As you can see, a tunnel or attachment cost is less than a single c5.xlarge or m5.xlarge cost. In a VPC, you may have tens or hundreds of instances that each costs more in a year than an Aviatrix tunnel.
For example, if you have 100 instances in a VPC, the additional network cost introduced by Aviatrix is about 1% of your compute cost. Even when you scale to more VPCs, this cost ratio does not change. Designing a network that optimizes on network cost is not a good idea. On the other hand, Aviatrix solution provides you many benefits in operations.
|Type||Unit Price||Annual Price|
|Aviatrix TGW attachment||$0.16/hour||$1401/year|
|Aviatrix FQDN gateway||$0.16/hour||$1401/year|
How to recover when a Controller software upgrade fails?¶
Here is the best practice procedure to follow:
- Before a software upgrade, go to Settings -> Maintenance -> Backup & Restore -> Backup Now. This will save a copy of the deployment configuration to your S3 bucket.
- Do a try dun before upgrade. Go to Settings -> Maintenance -> Upgrade -> UPGRADE TO THE LATEST -> Dry Run. If Dry Run is successful, proceed to the next step. If Dry Run fail, do not proceed to upgrade until you root cause the issue.
- Upgrade. Go to Settings -> Maintenance -> Upgrade -> UPGRADE TO THE LATEST -> Upgrade. Wait for the process to finish.
- If Controller upgrade is successful and some gateways fail, you can force upgrade the failed gateway again. Go to Troubleshoot -> Gateway -> FORCE UPGRADE. Select the gateway and click Upgrade.
- If gateway force upgrade fail, proceed to replace the gateway. Go to Troubleshoot -> Gateway -> GATEWAY REPLACE. Select the failed gateway and click Replace.
- If Controller upgrade fails, follow this document from Step 2 to the end.
What IP addresses does Controller need to reach out to?¶
|Outbound IP Address||Port||Purpose|
|www.carmelonetworks.com (18.104.22.168)||TCP 443||Software upgrade|
|license.aviatrix.com (22.214.171.124)||TCP 443||License update|
|diag.aviatrix.com (126.96.36.199)||TCP 443||Remote debugging|
|customer-bucket.s3-us-west-2.amazonaws.com||TCP 443||Diagnostics tracelog|
|AWS SQS||TCP 443||Controller to gateway message queue. sqs.region.amazonaws.com, where region is represented by us-west-2, us-east-2, etc, the region where the Aviatrix gateway is launched.|
|AWS API||TCP 443||AWS API access. ec2.amazonaws.com|
|Aviatrix gateways||TCP 22||gateway diagnostics (on demand)|
|Aviatrix gateways||TCP 443||Software upgrade to gateways|
Since the Controller is deployed on a public subnet, to restrict the Controller outbound access, you should use Aviatrix Public Subnet Filter to configure Egress Control on the Controller by allowing whitelist to only the listed domain names.

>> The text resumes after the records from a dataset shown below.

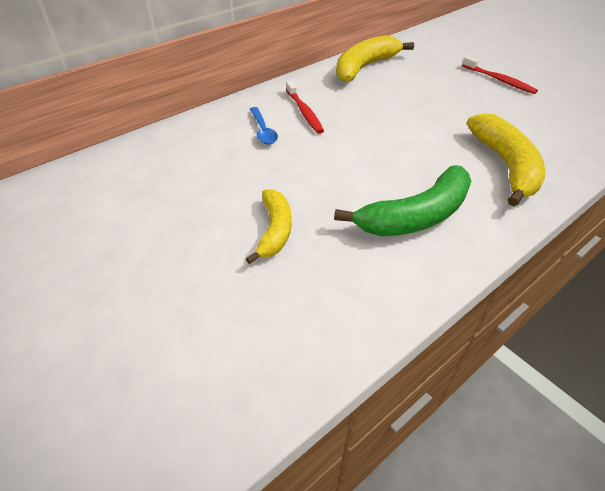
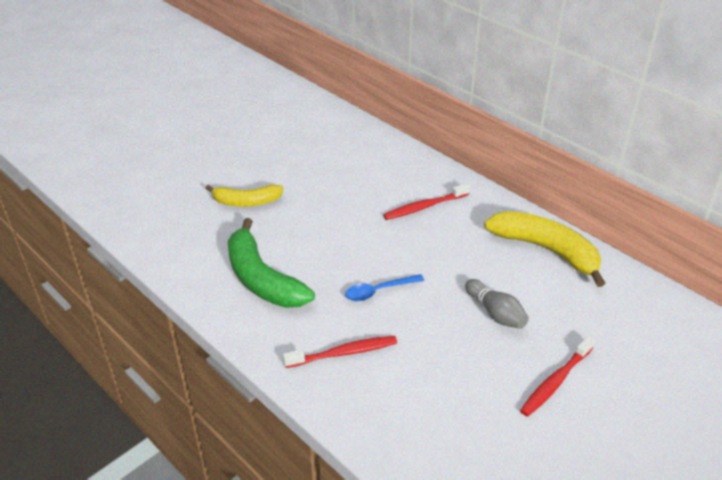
camera: 85 degrees right, 5 degrees down
blue spoon [250,107,278,144] -> blue spoon moved to [345,274,424,301]
yellow banana [467,113,545,206] -> red toothbrush [283,336,397,368]
none -> grey bowling pin [465,279,529,329]

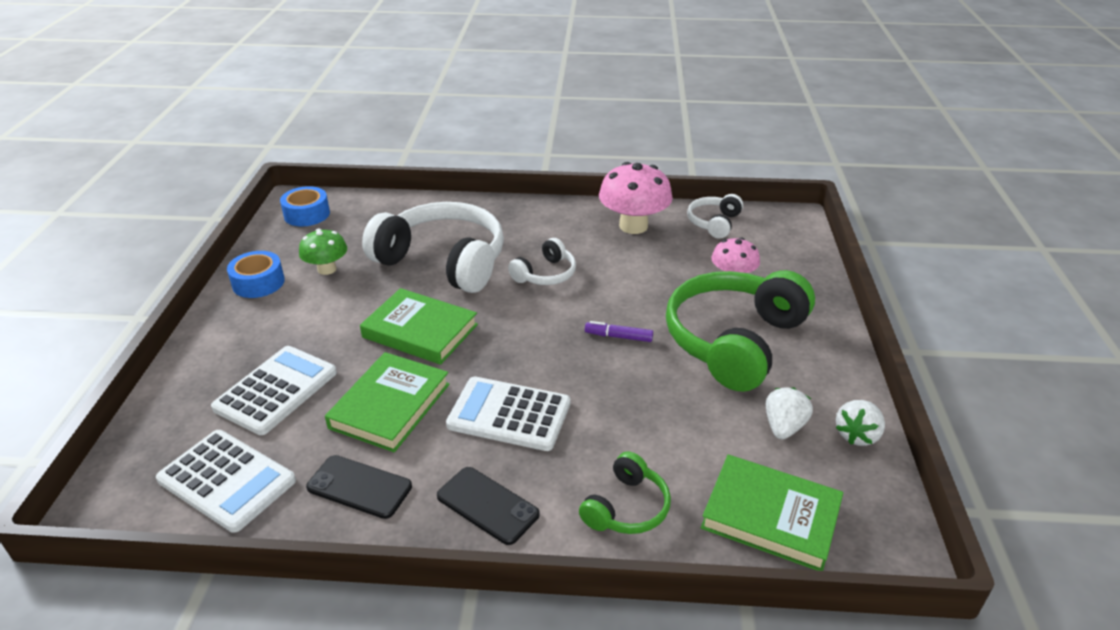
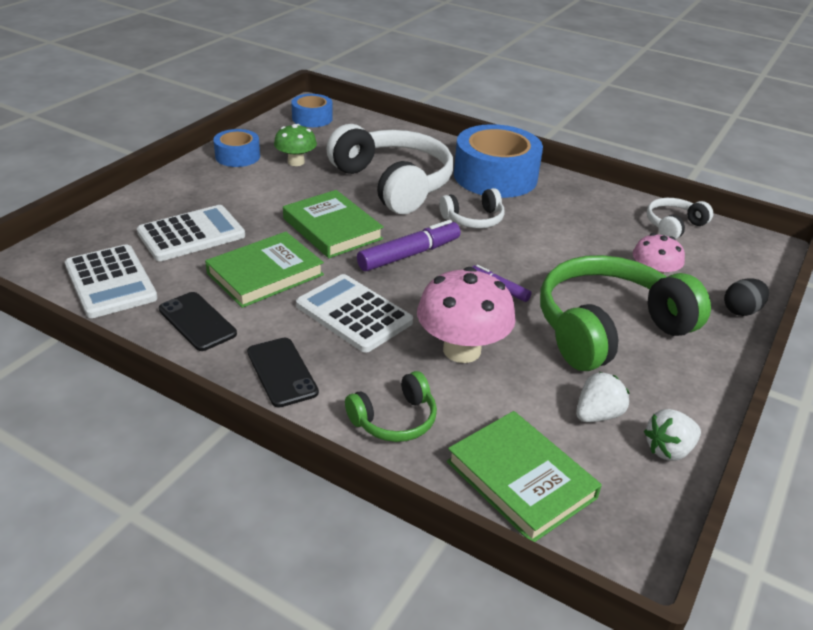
camera: 25 degrees right, 0 degrees up
pink mushroom [599,162,673,234] -> pink mushroom moved to [417,267,516,363]
none -> purple marker [357,220,461,271]
none -> blue tape [454,124,543,198]
none -> black egg [724,278,769,316]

OpenVPN is a registered trademark of OpenVPN Inc.
Centralized Logging Within AWS Government Cloud¶
When attempting to perform centralized logging for AWS Government Cloud, due to restrictions with communication inside of Government Cloud, it is not possible to have your Aviatrix Controller hosted in AWS Public Cloud and receive logs from gateways in AWS Gov Cloud. In order for the Aviatrix Controller to be able to accept logs from gateways inside of the Government Cloud the Aviatrix controller must be hosted within AWS Government Cloud as well.
How does Aviatrix gateway support high availability in Azure?¶
Aviatrix support Azure Availability Zet for HA gateway that provides 99.95% of up time.
Azure has started to introduce Availability Zone in some regions. Aviatrix will start to support this option in the future.